A total of 17 Thuringian museums are embarking on a project organised by the museum association Museumsverband Thüringen e. V. in search of Nazi-looted cultural property. Museums as diverse as the German Bee Museum in Weimar, Altenburg Castle and Playing Card Museum, and the literary museum Theodor Storm in Heilbad Heiligenstadt will be searching their collections for evidence of objectionable provenances. This large-scale first check will also mean that provenance research can be carried out by municipal museums that would not normally have the necessary resources to do so. The project will seek to provide an overview of the archive and storage situation at the museums and gain insights into the history of the region and its museums, as well as analysing actors and networks in the art and antiques trade.

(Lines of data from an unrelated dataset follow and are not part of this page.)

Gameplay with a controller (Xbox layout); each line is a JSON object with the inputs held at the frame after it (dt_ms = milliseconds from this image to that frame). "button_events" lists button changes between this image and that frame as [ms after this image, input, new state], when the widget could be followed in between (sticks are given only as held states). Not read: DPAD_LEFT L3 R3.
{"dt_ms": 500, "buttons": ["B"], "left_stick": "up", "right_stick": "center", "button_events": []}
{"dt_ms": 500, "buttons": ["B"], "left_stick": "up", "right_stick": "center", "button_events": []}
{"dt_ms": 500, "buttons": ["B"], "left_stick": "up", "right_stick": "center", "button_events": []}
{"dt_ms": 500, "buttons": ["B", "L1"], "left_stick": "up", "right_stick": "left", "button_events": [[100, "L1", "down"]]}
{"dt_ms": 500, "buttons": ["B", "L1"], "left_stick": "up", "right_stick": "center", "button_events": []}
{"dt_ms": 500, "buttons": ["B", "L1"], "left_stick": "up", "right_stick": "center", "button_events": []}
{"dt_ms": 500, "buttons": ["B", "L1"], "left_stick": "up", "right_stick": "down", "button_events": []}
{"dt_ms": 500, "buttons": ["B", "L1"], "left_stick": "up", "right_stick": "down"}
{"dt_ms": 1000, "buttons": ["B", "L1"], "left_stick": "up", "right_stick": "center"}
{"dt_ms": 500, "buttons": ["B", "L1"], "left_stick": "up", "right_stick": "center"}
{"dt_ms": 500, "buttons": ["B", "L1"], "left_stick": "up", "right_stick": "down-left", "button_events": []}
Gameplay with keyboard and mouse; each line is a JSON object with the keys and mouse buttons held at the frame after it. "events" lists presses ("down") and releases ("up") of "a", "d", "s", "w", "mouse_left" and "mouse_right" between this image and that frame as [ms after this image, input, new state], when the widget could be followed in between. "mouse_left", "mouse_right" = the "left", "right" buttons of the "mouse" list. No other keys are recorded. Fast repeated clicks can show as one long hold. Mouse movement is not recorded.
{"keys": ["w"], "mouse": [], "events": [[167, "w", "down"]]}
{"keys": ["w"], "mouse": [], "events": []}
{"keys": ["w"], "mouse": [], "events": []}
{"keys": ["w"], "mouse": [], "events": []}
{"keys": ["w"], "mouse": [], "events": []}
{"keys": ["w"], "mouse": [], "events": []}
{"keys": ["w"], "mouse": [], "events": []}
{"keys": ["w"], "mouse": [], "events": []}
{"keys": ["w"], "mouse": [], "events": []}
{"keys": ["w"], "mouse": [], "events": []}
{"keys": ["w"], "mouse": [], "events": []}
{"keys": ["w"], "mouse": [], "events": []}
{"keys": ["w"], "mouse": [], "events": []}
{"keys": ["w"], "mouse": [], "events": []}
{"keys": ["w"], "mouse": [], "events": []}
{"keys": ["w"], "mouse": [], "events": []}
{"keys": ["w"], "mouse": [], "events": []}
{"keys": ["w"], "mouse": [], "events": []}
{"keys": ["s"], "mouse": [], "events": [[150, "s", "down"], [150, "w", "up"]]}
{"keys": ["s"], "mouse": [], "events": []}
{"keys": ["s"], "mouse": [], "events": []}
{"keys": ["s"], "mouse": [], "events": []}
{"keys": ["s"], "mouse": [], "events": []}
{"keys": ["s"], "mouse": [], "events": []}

Since 2008, the Federal Government and the German federal states have funded provenance research on the subject of Nazi-looted cultural property with a total of approximately 50.8 million euros, enabling 445 projects to be realised to date. The German Lost Art Foundation in Magdeburg, founded on 1 January 2015 by the Federal Government, the German federal states and the leading municipal associations, is the central point of contact in Germany for questions concerning unlawfully seized cultural property. The Foundation receives institutional funding from the Federal Government Commissioner for Culture and the Media; this is also the source of funding for its projects.

The German Lost Art Foundation not only supports research projects dedicated to arriving at just and fair solutions, it also documents cultural property losses in its publicly accessible database Lost Art in the form of search requests and found-object reports. The Foundation presents the results of its funded research projects in its research database Proveana at www.proveana.de.